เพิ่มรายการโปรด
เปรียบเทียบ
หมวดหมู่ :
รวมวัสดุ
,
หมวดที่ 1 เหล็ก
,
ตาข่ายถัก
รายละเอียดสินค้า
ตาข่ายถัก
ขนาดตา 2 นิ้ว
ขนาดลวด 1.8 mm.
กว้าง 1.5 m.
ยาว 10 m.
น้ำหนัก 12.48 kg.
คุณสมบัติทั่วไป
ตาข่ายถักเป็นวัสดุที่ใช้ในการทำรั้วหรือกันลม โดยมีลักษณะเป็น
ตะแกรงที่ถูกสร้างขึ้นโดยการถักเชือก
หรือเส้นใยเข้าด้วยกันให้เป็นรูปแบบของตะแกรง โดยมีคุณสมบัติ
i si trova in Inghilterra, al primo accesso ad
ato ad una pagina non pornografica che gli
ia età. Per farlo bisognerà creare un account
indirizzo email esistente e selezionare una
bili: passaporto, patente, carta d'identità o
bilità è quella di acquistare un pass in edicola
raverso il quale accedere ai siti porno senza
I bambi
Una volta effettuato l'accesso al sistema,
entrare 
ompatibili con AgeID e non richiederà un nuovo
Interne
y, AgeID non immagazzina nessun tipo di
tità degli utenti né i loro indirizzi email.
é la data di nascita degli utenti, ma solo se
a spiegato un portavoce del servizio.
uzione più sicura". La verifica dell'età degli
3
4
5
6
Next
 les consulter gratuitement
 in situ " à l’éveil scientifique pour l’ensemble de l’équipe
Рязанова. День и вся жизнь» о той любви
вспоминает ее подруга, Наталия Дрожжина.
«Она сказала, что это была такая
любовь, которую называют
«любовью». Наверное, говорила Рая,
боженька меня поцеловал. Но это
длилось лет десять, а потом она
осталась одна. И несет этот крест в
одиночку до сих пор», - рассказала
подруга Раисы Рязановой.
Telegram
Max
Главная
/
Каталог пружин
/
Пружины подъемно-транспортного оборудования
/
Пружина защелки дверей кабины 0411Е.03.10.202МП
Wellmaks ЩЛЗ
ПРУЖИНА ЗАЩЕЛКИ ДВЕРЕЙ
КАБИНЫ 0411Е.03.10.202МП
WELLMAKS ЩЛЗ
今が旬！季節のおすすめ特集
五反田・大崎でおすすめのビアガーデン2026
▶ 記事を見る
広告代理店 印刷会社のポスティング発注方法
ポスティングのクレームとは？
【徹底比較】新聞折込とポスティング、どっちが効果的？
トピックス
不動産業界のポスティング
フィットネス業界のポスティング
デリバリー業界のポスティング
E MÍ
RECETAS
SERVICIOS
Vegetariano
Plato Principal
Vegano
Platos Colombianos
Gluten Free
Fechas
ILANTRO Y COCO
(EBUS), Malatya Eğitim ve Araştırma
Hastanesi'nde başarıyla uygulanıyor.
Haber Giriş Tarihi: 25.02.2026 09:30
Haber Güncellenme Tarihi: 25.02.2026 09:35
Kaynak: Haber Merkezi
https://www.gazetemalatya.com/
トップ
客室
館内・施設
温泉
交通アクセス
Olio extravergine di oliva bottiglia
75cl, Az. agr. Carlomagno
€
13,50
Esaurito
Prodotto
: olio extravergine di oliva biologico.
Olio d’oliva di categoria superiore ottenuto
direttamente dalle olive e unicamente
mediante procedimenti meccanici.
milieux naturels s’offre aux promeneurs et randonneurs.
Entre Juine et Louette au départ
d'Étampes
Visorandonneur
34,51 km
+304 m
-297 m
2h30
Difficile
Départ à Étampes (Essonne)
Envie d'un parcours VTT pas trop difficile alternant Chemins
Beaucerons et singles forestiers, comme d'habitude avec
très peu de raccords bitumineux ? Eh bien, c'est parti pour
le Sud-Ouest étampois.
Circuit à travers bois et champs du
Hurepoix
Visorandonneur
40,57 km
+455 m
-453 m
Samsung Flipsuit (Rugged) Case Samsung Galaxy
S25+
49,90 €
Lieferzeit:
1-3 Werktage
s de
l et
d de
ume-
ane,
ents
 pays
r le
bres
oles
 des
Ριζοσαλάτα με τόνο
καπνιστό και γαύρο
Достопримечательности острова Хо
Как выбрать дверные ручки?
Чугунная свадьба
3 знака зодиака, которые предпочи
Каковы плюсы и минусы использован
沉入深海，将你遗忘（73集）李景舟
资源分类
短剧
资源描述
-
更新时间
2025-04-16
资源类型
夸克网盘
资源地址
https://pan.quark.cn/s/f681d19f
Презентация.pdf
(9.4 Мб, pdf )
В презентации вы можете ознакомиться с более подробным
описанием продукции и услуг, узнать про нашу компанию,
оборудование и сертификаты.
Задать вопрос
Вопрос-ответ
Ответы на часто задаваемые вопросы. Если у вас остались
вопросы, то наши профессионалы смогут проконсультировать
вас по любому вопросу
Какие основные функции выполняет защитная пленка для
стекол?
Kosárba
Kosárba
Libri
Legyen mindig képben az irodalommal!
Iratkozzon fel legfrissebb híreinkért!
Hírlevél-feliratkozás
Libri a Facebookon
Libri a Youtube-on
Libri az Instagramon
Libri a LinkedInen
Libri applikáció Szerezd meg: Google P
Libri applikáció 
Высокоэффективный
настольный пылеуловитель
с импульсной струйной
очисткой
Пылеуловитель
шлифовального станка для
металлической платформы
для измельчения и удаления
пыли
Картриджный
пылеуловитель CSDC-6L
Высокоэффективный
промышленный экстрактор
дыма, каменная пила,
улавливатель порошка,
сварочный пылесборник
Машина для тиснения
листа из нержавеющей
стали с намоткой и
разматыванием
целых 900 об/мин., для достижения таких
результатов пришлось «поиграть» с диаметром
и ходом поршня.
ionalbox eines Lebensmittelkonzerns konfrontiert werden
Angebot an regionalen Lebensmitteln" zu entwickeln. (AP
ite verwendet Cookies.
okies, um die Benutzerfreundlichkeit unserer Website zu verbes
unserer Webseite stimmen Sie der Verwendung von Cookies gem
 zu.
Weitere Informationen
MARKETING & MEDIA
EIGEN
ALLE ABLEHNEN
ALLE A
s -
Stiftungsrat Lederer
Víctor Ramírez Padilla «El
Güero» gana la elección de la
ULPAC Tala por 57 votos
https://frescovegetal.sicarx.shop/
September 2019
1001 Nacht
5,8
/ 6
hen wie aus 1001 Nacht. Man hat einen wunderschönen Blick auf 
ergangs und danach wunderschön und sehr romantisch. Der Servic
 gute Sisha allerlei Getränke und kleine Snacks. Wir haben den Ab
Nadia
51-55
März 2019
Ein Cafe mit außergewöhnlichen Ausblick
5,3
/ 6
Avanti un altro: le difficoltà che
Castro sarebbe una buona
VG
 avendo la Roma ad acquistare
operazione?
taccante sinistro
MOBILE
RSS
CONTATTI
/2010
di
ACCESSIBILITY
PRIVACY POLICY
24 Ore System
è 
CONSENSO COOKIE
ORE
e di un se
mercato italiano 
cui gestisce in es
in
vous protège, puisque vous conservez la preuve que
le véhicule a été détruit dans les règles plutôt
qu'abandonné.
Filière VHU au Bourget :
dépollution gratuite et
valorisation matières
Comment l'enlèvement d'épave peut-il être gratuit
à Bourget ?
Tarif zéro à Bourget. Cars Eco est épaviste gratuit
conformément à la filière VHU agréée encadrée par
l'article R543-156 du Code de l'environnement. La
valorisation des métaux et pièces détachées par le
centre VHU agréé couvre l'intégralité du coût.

========

What this task involves: Lines holding the string "degli" are the answer; copy each one from the listing above.

Response to this exercise:
tità degli utenti né i loro indirizzi email.
é la data di nascita degli utenti, ma solo se
uzione più sicura". La verifica dell'età degli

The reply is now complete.